■ WHAT YOU HAVE TO DO
Present every line of the data below as a numbered list, omitting any blank lines.

■ RECORDS FOR THE TASK
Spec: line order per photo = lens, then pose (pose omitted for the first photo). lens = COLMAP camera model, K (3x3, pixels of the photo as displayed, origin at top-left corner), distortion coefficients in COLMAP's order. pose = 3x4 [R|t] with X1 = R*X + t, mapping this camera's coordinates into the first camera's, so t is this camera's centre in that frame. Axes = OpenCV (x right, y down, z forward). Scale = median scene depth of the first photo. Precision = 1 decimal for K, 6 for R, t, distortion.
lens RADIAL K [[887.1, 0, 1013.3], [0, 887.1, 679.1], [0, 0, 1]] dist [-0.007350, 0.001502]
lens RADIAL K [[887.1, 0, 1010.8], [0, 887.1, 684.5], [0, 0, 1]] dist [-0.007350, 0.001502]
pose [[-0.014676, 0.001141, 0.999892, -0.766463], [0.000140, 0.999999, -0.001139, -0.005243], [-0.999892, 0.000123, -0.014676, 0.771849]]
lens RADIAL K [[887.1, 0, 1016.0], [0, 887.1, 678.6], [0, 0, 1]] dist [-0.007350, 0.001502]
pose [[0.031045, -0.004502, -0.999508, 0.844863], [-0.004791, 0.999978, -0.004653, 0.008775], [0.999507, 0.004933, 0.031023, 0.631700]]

■ WRITTEN SOLUTION
1. Spec: line order per photo = lens, then pose (pose omitted for the first photo). lens = COLMAP camera model, K (3x3, pixels of the photo as displayed, origin at top-left corner), distortion coefficients in COLMAP's order. pose = 3x4 [R|t] with X1 = R*X + t, mapping this camera's coordinates into the first camera's, so t is this camera's centre in that frame. Axes = OpenCV (x right, y down, z forward). Scale = median scene depth of the first photo. Precision = 1 decimal for K, 6 for R, t, distortion.
2. lens RADIAL K [[887.1, 0, 1013.3], [0, 887.1, 679.1], [0, 0, 1]] dist [-0.007350, 0.001502]
3. lens RADIAL K [[887.1, 0, 1010.8], [0, 887.1, 684.5], [0, 0, 1]] dist [-0.007350, 0.001502]
4. pose [[-0.014676, 0.001141, 0.999892, -0.766463], [0.000140, 0.999999, -0.001139, -0.005243], [-0.999892, 0.000123, -0.014676, 0.771849]]
5. lens RADIAL K [[887.1, 0, 1016.0], [0, 887.1, 678.6], [0, 0, 1]] dist [-0.007350, 0.001502]
6. pose [[0.031045, -0.004502, -0.999508, 0.844863], [-0.004791, 0.999978, -0.004653, 0.008775], [0.999507, 0.004933, 0.031023, 0.631700]]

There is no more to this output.